The process involves constant adjustment. The goblin rider proves tricky to position, initially appearing too large for the creature. Scale relationships matter enormously in creature-rider compositions. If the rider is too big, the poor creature looks like it would be crushed. The solution emerges through repeated repositioning and scaling, eventually arriving at proportions that feel believable.
Working with deliberately crude tools serves a purpose here. When the rough pencil becomes frustrating to use for detail work, that frustration signals it is time to move forward rather than overwork the sketch phase.
Inking and Line Work
Inking Decisions and Character Appeal
The inking phase reveals problems that the sketch phase hid. The goblin's face, copied fairly accurately from a previous illustration, suddenly looks boring and static. This moment represents a common crossroads: spend an hour fiddling with something that might not matter, or accept it and move forward.

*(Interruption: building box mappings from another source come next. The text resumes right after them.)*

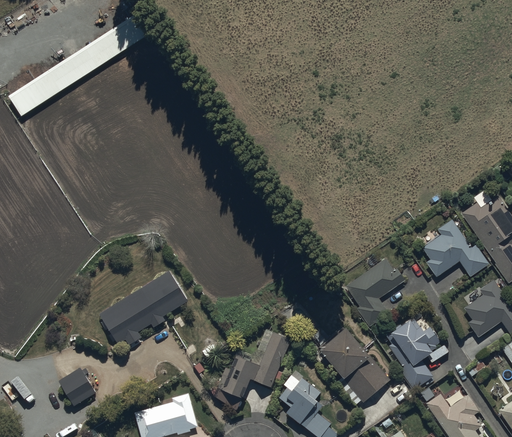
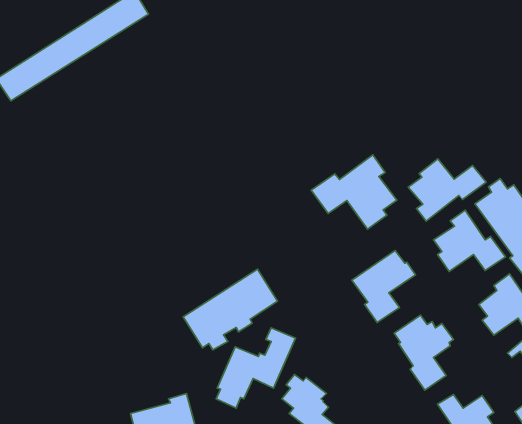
building: none -> [311,155,397,229]
building: none -> [408,159,486,221]
building: [100,269,189,345] -> [183,269,278,350]
building: [318,324,389,405] -> none
building: [59,367,97,405] -> none

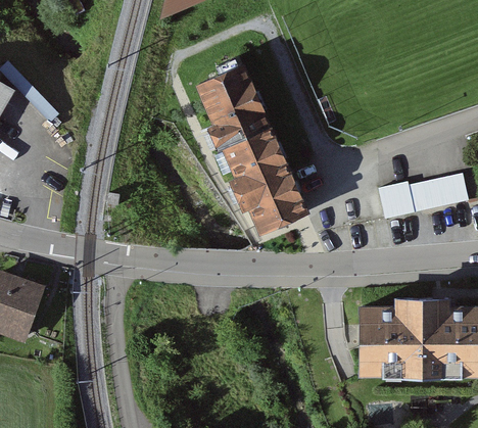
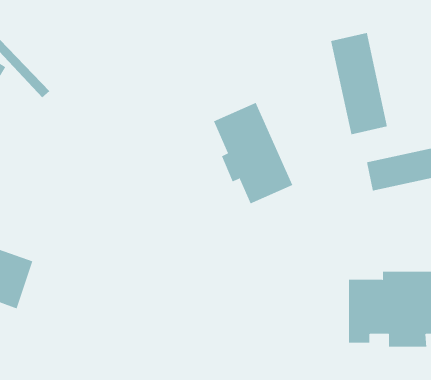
building: none -> [331,32,388,135]
building: [198,67,268,149] -> none

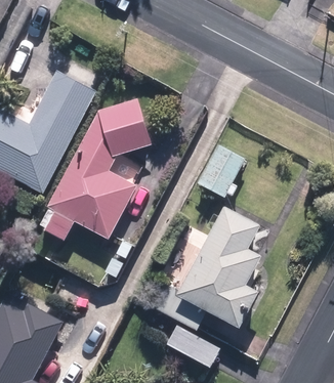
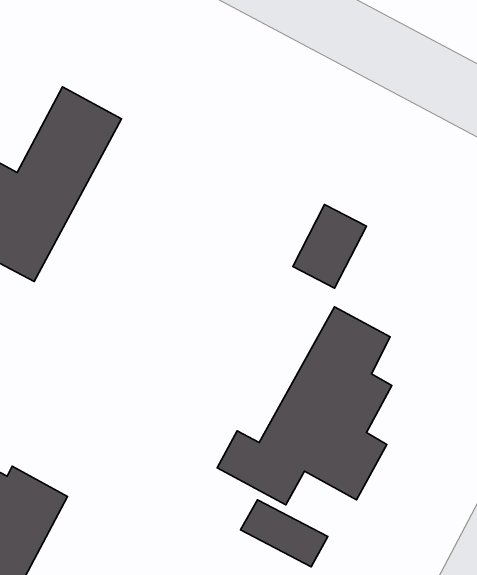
building: [39,99,152,238] -> none

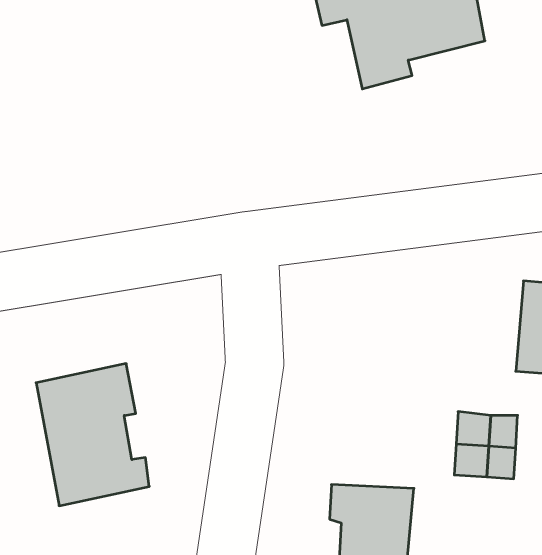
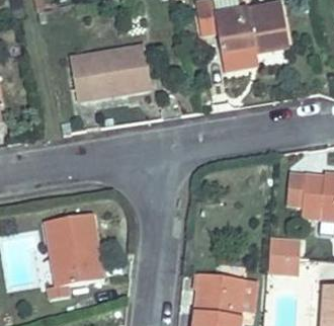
building: none -> [70,43,150,100]

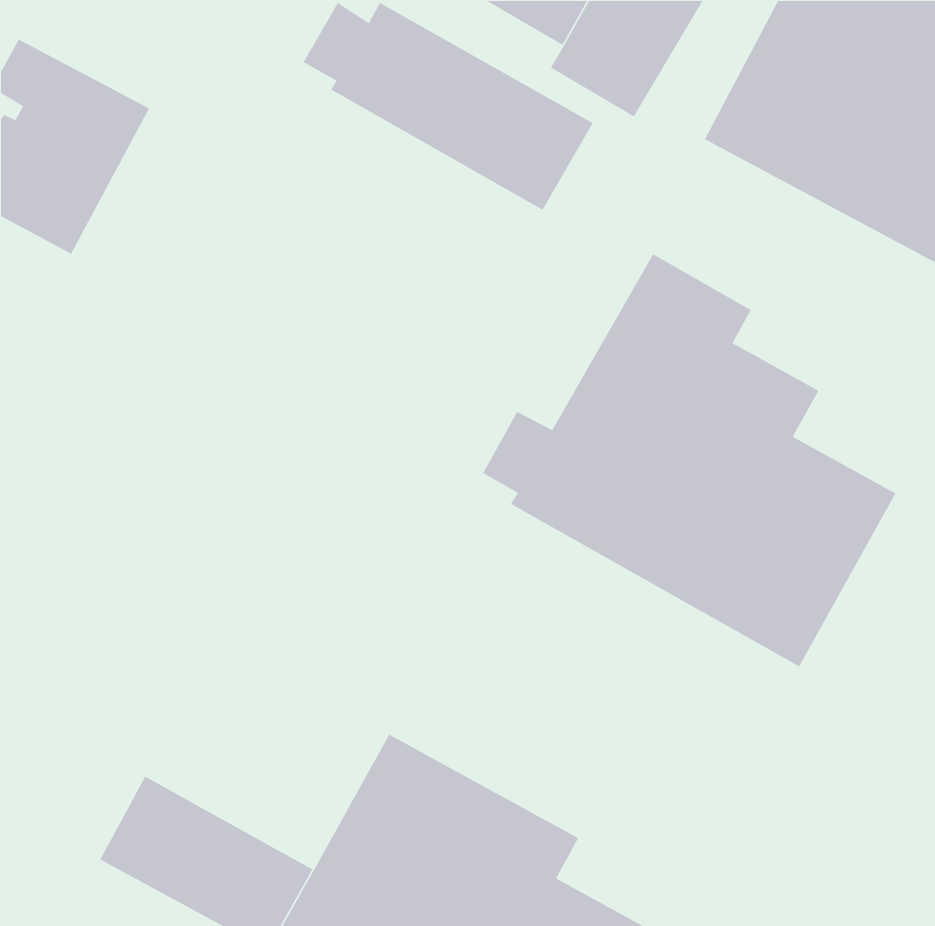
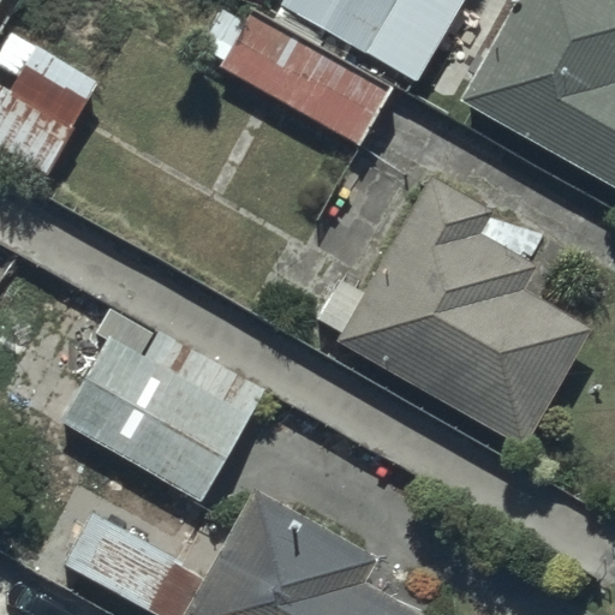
building: none -> [59,333,263,502]

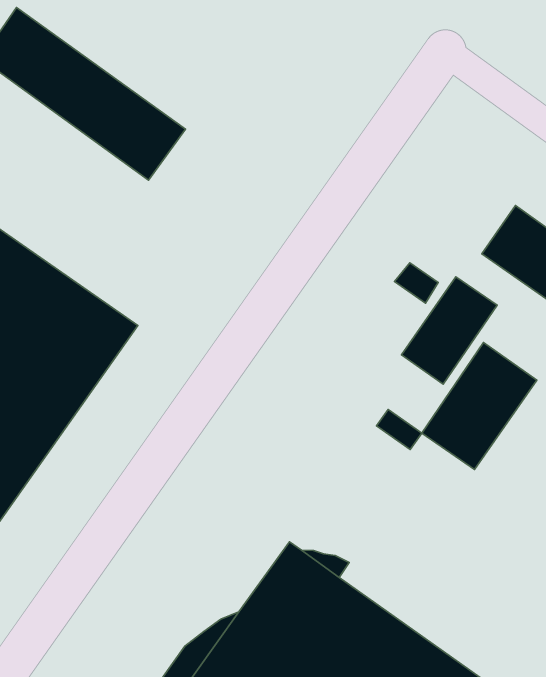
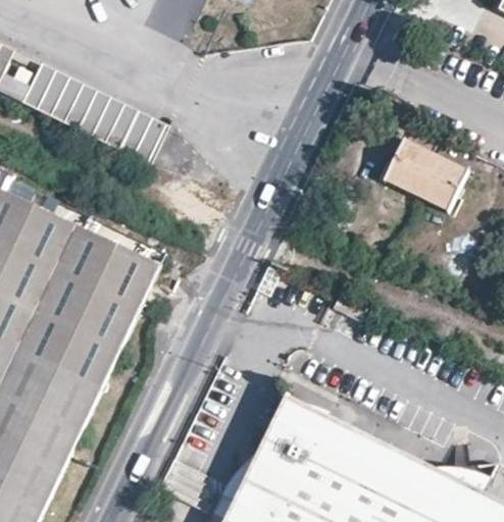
building: [402,277,497,384] -> none
building: [422,342,537,469] -> none

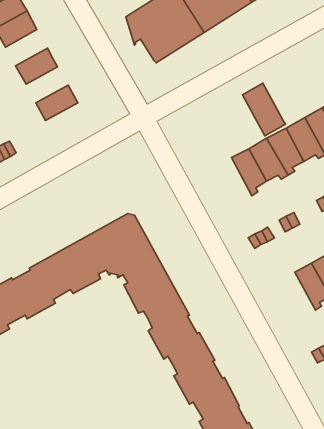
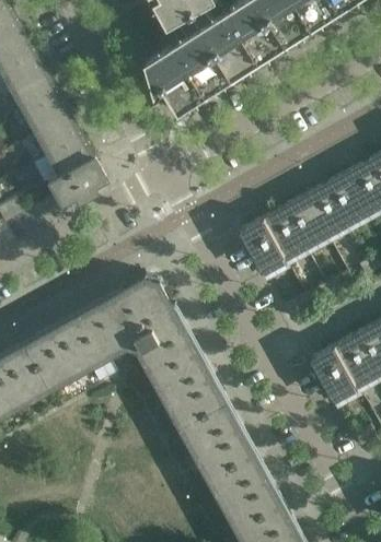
building: none -> [12,73,59,114]
building: none -> [35,115,82,155]
building: [242,83,285,136] -> [242,216,290,275]
building: none -> [47,155,105,203]
building: none -> [312,344,361,403]

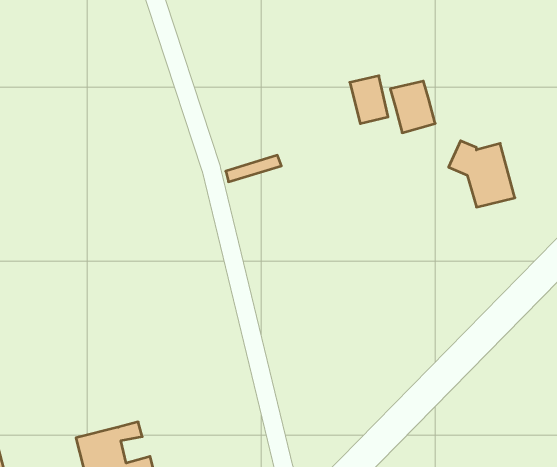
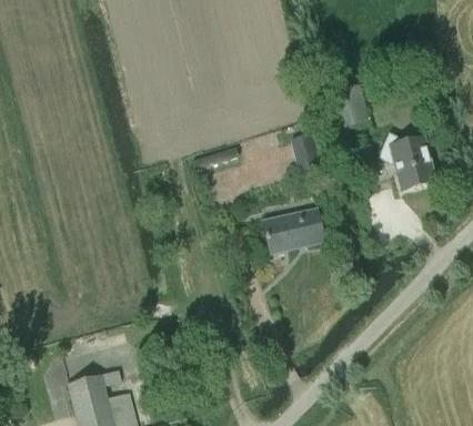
building: [350,76,388,124] -> [290,132,322,172]
building: none -> [264,207,324,252]

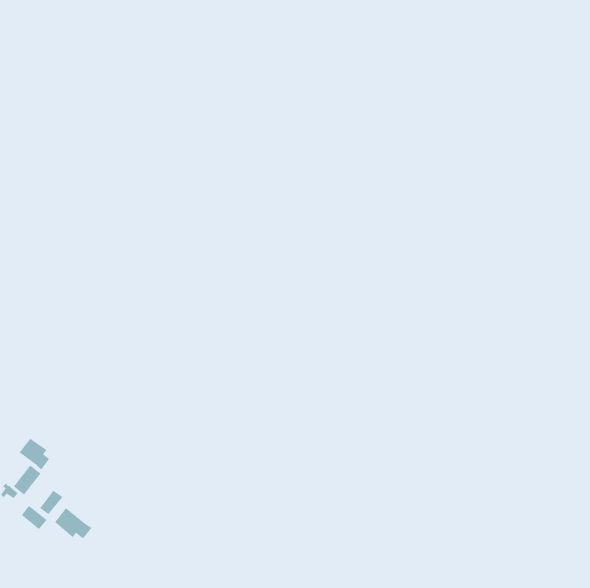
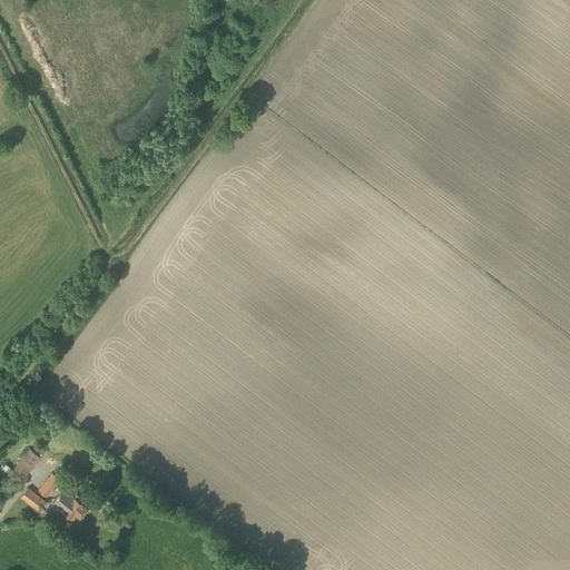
building: [19,438,50,470] -> none

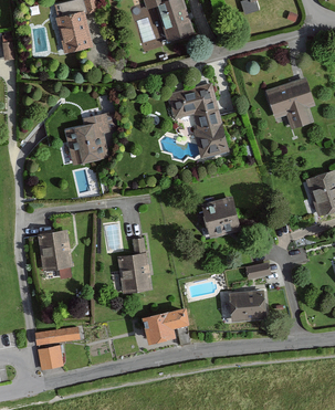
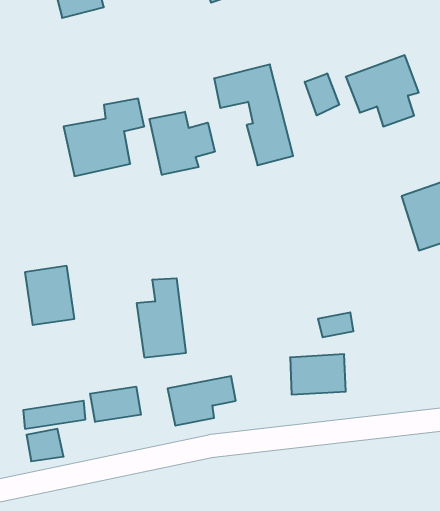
building: none -> [305,73,339,115]
building: none -> [149,112,215,175]
building: [201,199,240,238] -> none
building: none -> [90,387,141,422]

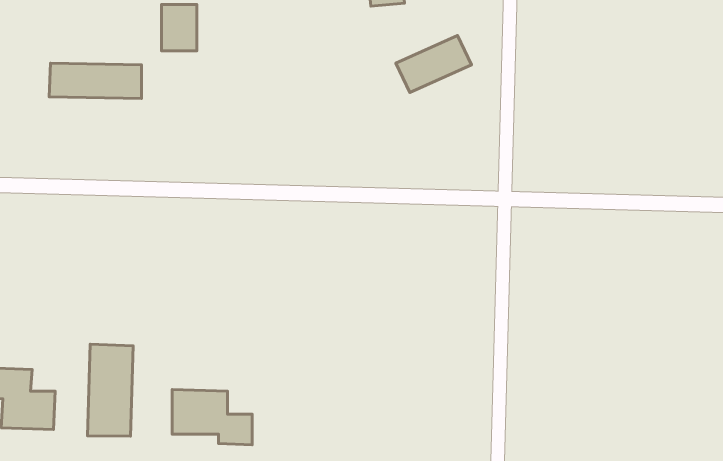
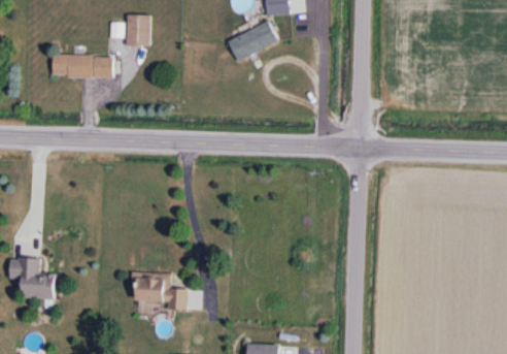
building: [396,36,471,92] -> [227,23,277,61]
building: [87,344,133,436] -> none

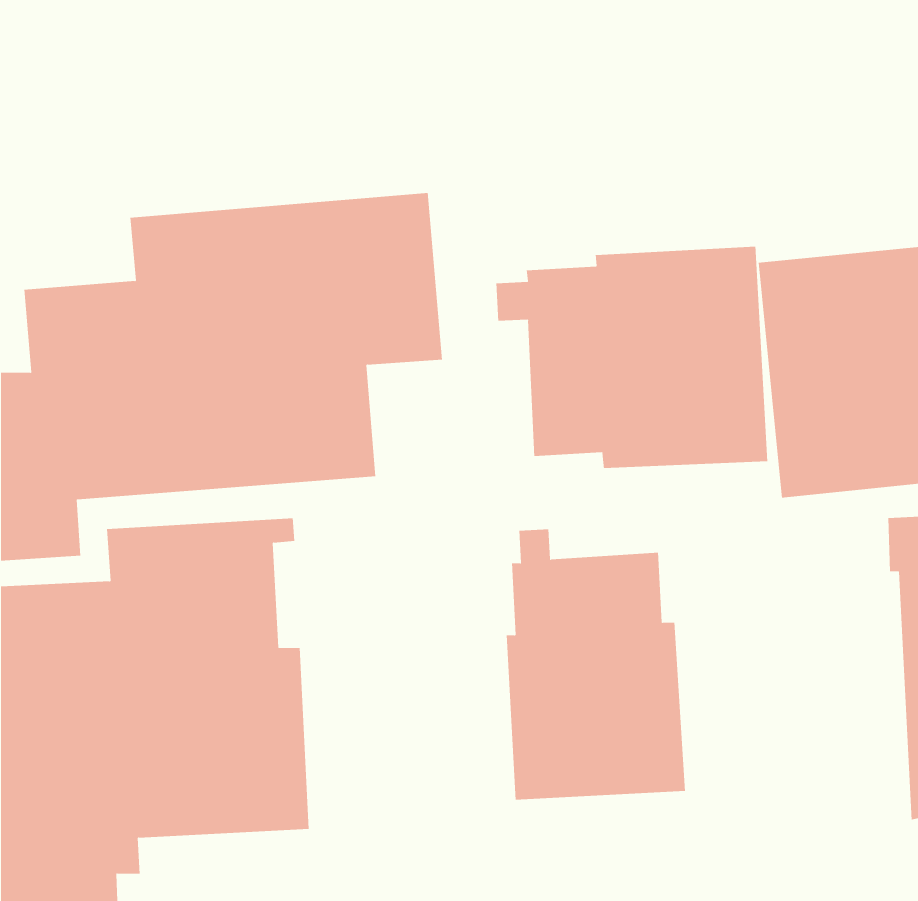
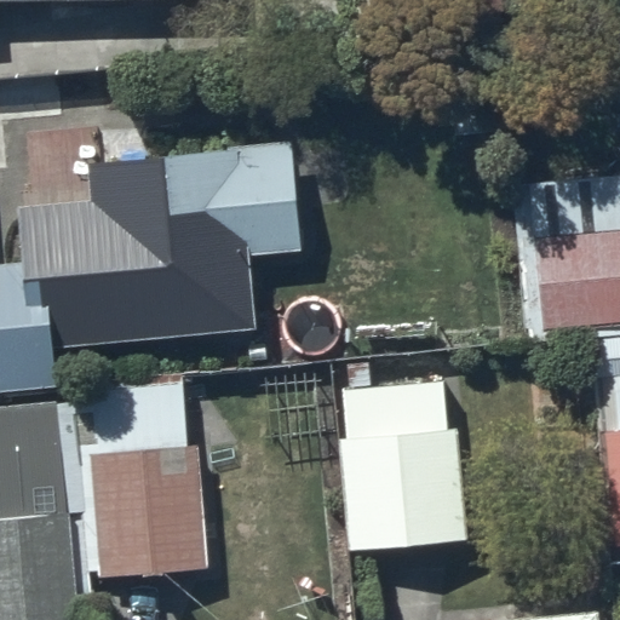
building: [496,246,768,469] -> none

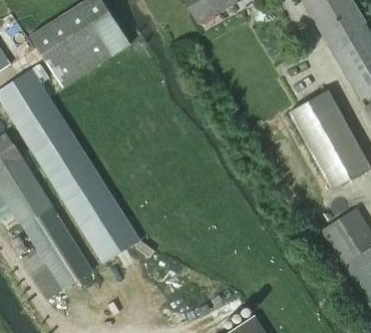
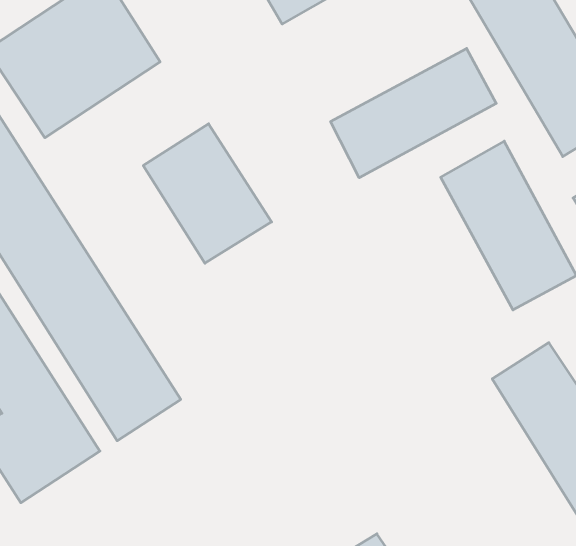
building: none -> [331,48,496,178]
building: none -> [143,124,272,263]

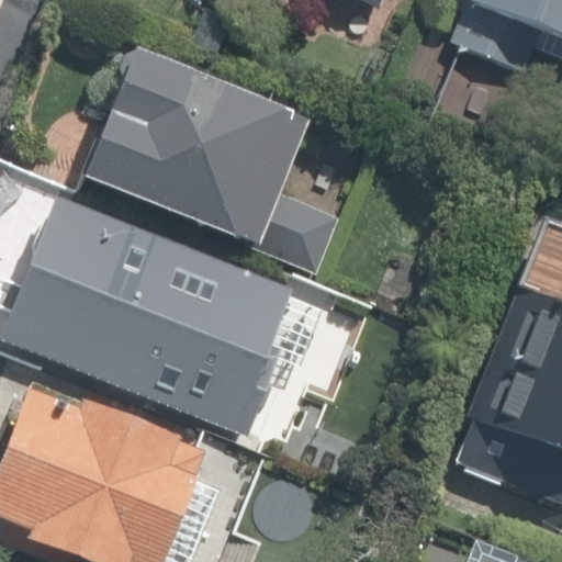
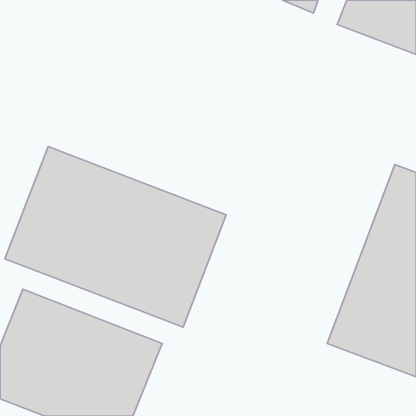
building: [90,49,307,238] -> none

The bird-fox creature incorporates both bird-like and animal-like elements, mixing feather suggestions with fur textures. The inbuilt smile from the original design carries through, giving the creature an approachable quality. The tongue detail adds personality. These small character decisions accumulate into the creature's overall appeal.
Framing elements like large leaves and branches serve multiple purposes. They establish scale, showing how small these creatures are. They also create natural composition by directing the eye toward the focal point while adding depth through overlapping layers.
Color Blocking
Color Strategy and Atmosphere
Color work begins with flat selections and simple fills, establishing a green base that can be adjusted later. The hierarchy of foreground, middle ground, and background gets separated through value alone before any color refinement. Starting lighter proves easier since colors can always be pushed down and darkened.
Atmospheric perspective does heavy lifting to create depth. The background gets pushed away with overlaid blue-gray, making it recede. The same principle applies between foreground elements and the main subjects. Adding subtle texture everywhere, including noise and grain, eliminates the flat coloring-book quality that simple fills create.
The warm-cool contrast gets pushed by adding yellow-orange tones to highlights and blue to shadows. A vignette effect draws focus toward the center by darkening the edges. These are simple techniques applied with restraint rather than sophisticated rendering, keeping the two-hour timeline achievable.
Final Adjustments
Key Techniques
Rough Tool Discipline: Using deliberately loose tools for sketching prevents overworking early phases. When the tool becomes frustrating for detail work, that signals it is time to progress.
Scale Relationships: In creature-rider compositions, the rider must be small enough that the creature does not look overburdened. Head size comparisons help establish believable proportions.
Atmospheric Depth: Simple overlays of blue-gray between layers create spatial separation without complex rendering. Start with lighter values since darkening is easier than lightening.
Warm-Cool Push: Adding yellow to highlights and blue to shadows creates visual interest even with flat color. The effect homogenizes the palette while adding depth.
Try This Approach
Start with References: Combine two existing character designs into a new composition. Having established designs reduces decision-making load during the drawing session.
Set a Time Limit: Two hours for character-in-background complexity provides enough time for reasonable finish without endless refinement. Understanding image complexity relative to time is a learnable skill.